Task to carry out
Repeat the stretch of entries below from the line with "index dip: (940, 852)" through the line with "pinky dip: (859, 930)". Include both ends and add nothing.

Data section
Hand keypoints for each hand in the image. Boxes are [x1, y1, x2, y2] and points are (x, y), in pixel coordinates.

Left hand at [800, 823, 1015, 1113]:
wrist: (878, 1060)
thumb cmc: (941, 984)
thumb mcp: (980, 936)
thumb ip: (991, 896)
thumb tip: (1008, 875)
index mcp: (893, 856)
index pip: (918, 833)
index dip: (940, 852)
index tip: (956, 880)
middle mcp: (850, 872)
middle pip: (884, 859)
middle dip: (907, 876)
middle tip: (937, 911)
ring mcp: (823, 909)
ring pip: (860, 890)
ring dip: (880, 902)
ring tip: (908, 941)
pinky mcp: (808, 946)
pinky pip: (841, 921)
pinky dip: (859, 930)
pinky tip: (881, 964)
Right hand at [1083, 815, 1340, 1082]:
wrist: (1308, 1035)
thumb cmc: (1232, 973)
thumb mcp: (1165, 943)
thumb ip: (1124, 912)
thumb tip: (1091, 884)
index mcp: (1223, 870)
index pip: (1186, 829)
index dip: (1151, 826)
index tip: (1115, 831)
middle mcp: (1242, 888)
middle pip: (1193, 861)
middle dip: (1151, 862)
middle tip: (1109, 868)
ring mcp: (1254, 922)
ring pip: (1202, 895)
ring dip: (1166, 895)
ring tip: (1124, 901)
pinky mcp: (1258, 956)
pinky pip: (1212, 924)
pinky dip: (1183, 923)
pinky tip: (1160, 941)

* * *

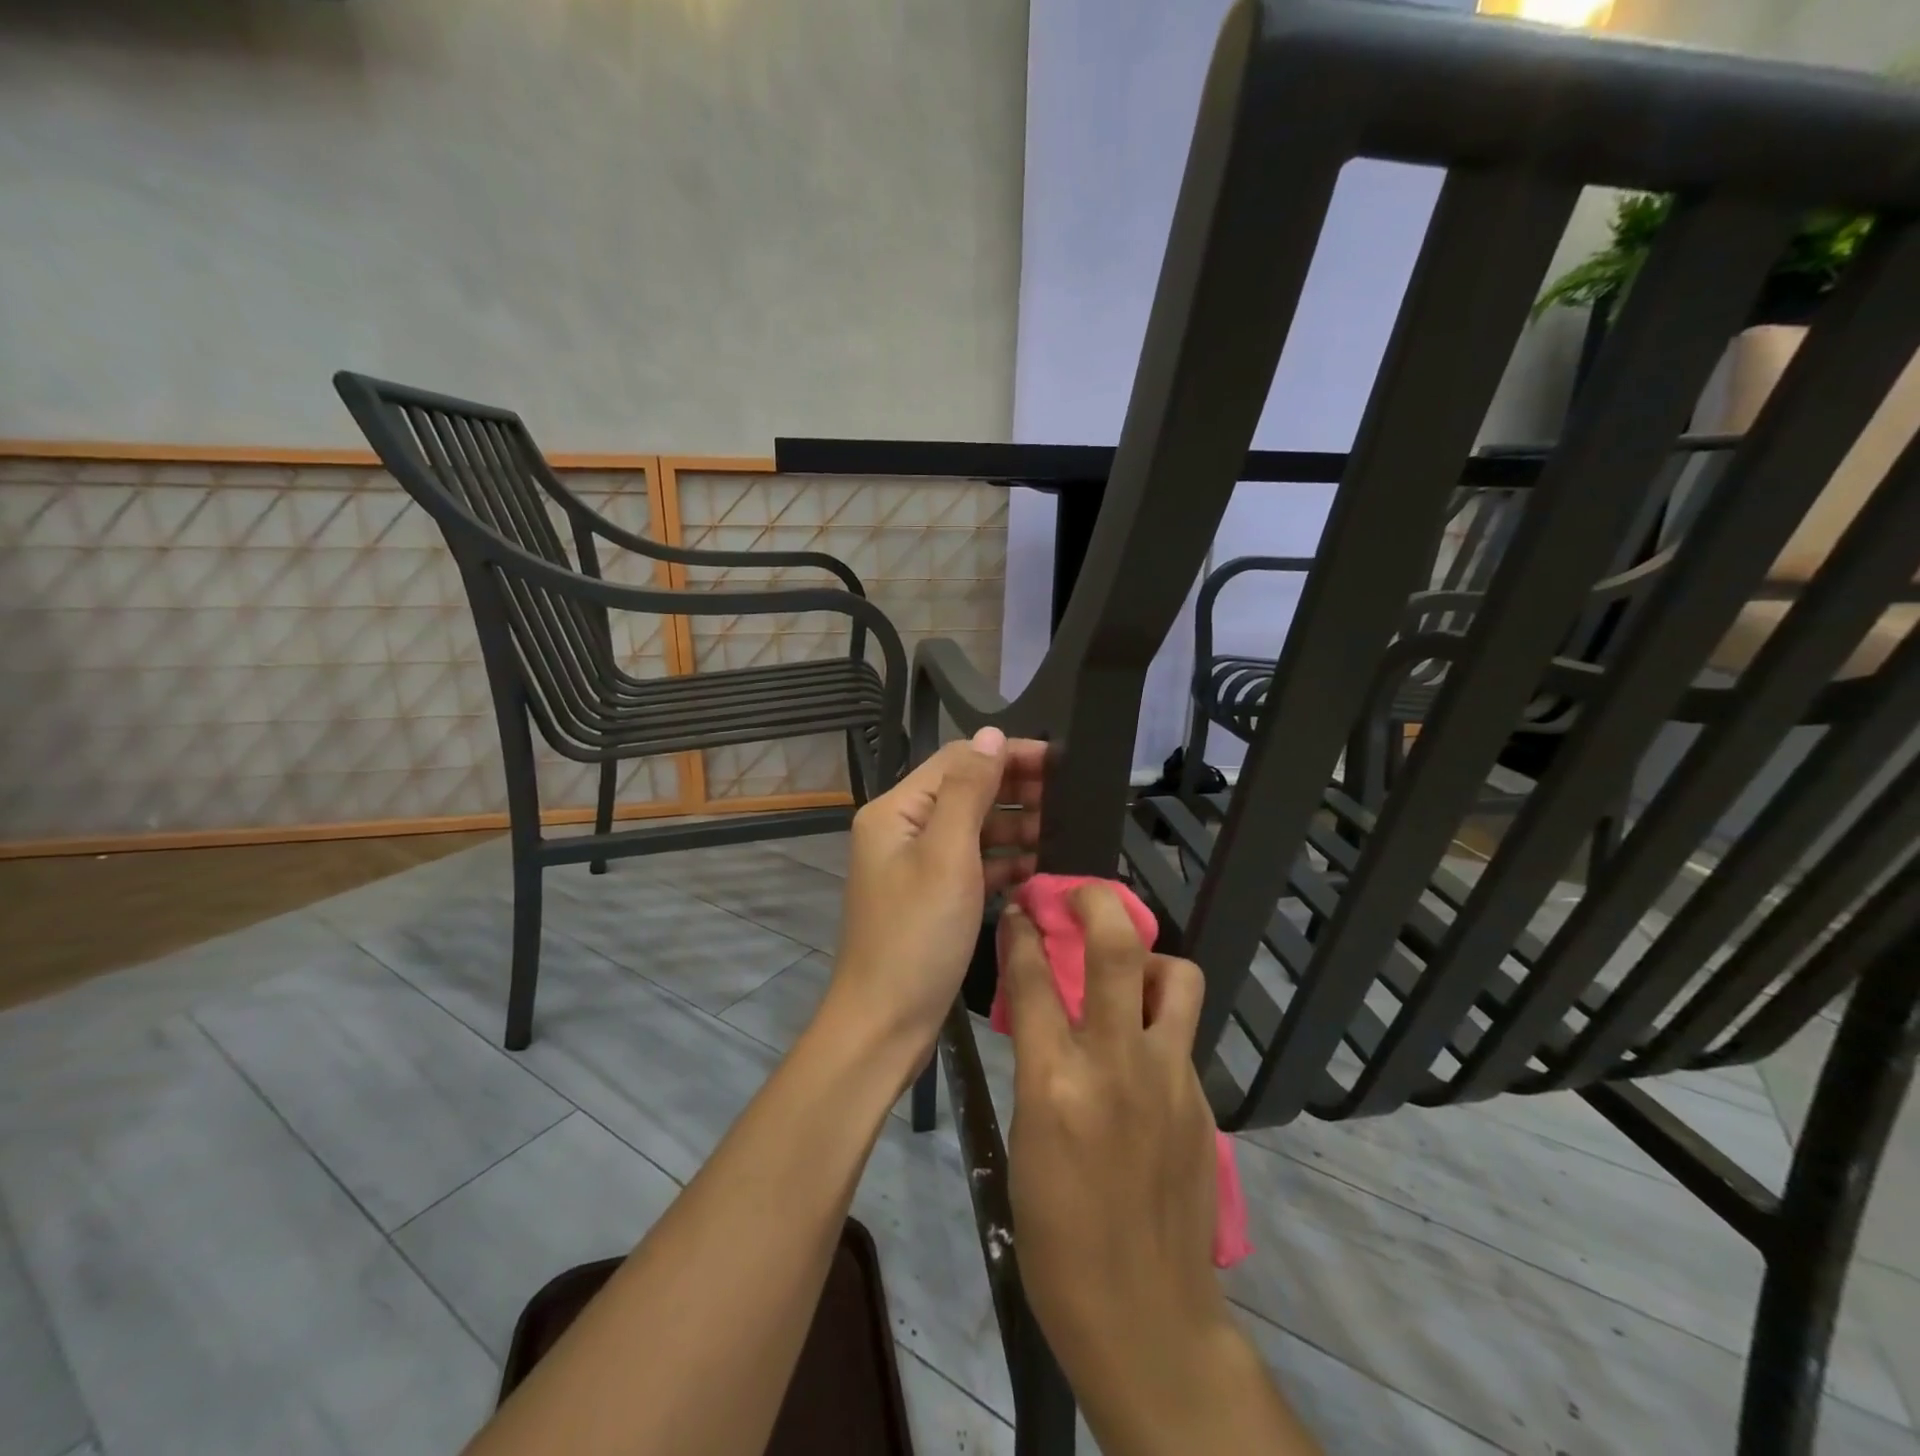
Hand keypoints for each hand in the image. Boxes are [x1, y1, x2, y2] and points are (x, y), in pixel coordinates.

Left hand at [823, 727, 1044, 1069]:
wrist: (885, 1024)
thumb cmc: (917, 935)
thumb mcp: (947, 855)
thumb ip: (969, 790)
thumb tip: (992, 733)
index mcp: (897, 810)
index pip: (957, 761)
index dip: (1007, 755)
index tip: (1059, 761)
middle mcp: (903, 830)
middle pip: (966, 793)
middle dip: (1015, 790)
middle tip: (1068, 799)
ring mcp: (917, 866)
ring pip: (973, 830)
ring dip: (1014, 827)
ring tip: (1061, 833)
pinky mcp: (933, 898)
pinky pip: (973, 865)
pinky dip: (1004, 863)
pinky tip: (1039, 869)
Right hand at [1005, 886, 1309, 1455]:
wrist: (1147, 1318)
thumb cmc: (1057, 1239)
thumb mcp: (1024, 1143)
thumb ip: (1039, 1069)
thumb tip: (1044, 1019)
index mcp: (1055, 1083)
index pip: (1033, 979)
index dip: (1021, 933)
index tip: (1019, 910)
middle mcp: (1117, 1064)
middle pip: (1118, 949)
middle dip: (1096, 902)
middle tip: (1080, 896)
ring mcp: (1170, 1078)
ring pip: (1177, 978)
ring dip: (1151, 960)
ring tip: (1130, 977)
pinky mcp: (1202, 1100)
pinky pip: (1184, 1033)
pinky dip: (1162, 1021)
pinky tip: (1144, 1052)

Solution for this exercise
index dip: (940, 852)
index tip: (956, 880)
middle mcp: (850, 872)
middle pip: (884, 859)
middle dip: (907, 876)
middle tip: (937, 911)
ring mcp: (823, 909)
ring pip: (860, 890)
ring dip: (880, 902)
ring tip: (908, 941)
pinky mcp: (808, 946)
pinky pip: (841, 921)
pinky dip: (859, 930)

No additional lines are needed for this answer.